42

3.1K 194 12
                                    

PACARNYA NI-KI UDAH UP NIH SAYANG.

JANGAN LUPA VOTE KOMEN YAA LUVV 🦋

Reksa berdiri di balik pintu, ia menatap ke dalam dimana temannya tengah berbicara dengan Gara.

Dilihat dari sisi ini, tampaknya Gara sudah tenang. Bahkan ekspresi wajahnya sudah tidak setakut tadi.

Benar, luka fisik memang mudah di sembuhkan. Namun luka di hati, akan selalu membekas bahkan bisa saja terbuka kembali.

Reksa berlalu pergi ke belakang, saat ini mereka berada di luar kota. Lebih tepatnya di rumah minimalis, milik Reksa.

Sebenarnya ia bingung mencari tempat persembunyian yang aman, karena ia takut orang-orang yang tadi mengejarnya.

Jadi ia terpaksa membawa Gara keluar kota. Beruntungnya tempat tinggalnya tidak memerlukan banyak waktu untuk di tempuh.

"Hah.... Aku yakin ayah akan memarahiku" gumamnya ketika ingat bahwa dia justru pergi, bukannya menghadapi masalah yang ada.

Reksa duduk di sebuah sofa, ia memejamkan matanya. Dan tanpa sadar tertidur pulas.

Di sisi lain, Gara sudah tenang dan menatap keluar jendela.

"Kau adiknya Reksa?" Tanya pria muda di hadapannya.

Gara melirik sekilas saja, namun ia tak kunjung menjawab.

"Yah pasti bukan, karena setahuku adiknya itu sudah berkuliah. Dan lagi kau sendiri masih terlihat seperti remaja SMP" ujar pria itu.

Dia membereskan tasnya dan berdiri, menatap pada Gara yang masih menatap keluar jendela.

"Aku akan mencari Reksa, tidurlah agar pikiran mu sedikit lebih baik" ujarnya kemudian keluar meninggalkan Gara sendirian.

Sepeninggalnya, Gara menangis. Entah apa yang di tangisinya, namun dadanya terasa begitu sesak.

"Lemah banget Lo jadi cowok" kesalnya.

Ia menghela nafas pelan, kenapa ia selalu merasa tak berdaya untuk melawan siapapun. Ia merasa bahwa ia tak berhak membela diri di depan Arshavin tadi.

"Gar, kehadiran mu memang tidak pernah di inginkan dimana pun.
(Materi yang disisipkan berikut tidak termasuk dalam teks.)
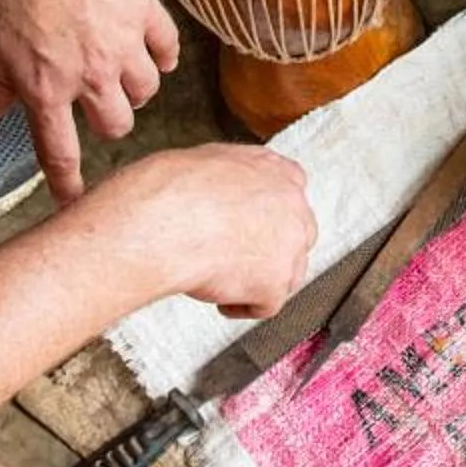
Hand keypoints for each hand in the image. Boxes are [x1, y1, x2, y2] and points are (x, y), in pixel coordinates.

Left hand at [0, 0, 181, 206]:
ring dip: (132, 91)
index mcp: (42, 84)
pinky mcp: (146, 8)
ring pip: (145, 91)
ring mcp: (123, 41)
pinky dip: (160, 57)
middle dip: (103, 124)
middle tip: (90, 108)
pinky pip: (167, 50)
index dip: (67, 184)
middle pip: (114, 125)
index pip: (59, 152)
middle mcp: (89, 72)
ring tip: (117, 75)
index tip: (74, 202)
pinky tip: (150, 52)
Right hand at [109, 144, 316, 317]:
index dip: (269, 215)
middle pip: (296, 235)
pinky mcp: (275, 284)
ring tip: (227, 280)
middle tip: (240, 256)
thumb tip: (223, 188)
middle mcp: (293, 207)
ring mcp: (289, 247)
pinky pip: (265, 305)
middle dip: (271, 249)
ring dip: (260, 279)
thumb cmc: (175, 190)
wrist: (169, 220)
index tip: (252, 226)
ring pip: (288, 273)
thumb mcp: (209, 159)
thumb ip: (233, 177)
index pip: (291, 194)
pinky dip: (241, 306)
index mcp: (278, 173)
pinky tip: (220, 299)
Seharusnya memang bunuh diri saja sejak awal" gumamnya.

Pikirannya begitu kalut sekarang, dia takut Arshavin akan membuangnya seperti yang dilakukan oleh keluarganya dulu. Jika boleh jujur dia terlanjur menyayangi Grevanska yang memberinya kehidupan begitu baik.

Jika Arshavin membuangnya, kemana ia harus pergi?

Kemana ia harus berteduh?

Bagaimana ia harus menjalani kehidupannya nanti?

Dia merasa tak punya siapapun selain Steve yang masih terbaring di ranjang rumah sakit.

***

Pecahan kaca berserakan di lantai, dan juga orang-orang yang berlutut menghadap pada sang tuan yang tengah melampiaskan amarahnya.

"Ku bilang apa sialan! Jangan lengah sedikit pun!" Teriaknya dengan frustasi.

Lantas ia menoleh menatap pada asistennya yang sedari tadi berkutat dengan laptop.

"Apa sudah dapat?" Tanyanya.

"Tuan, itu... Alat pelacaknya terpasang di tas. Dan tas nya-"

"Bodoh! Benar-benar bodoh!!" Maki sang tuan.

"Sekarang pergi dan cari ke seluruh penjuru dunia ini bila perlu!"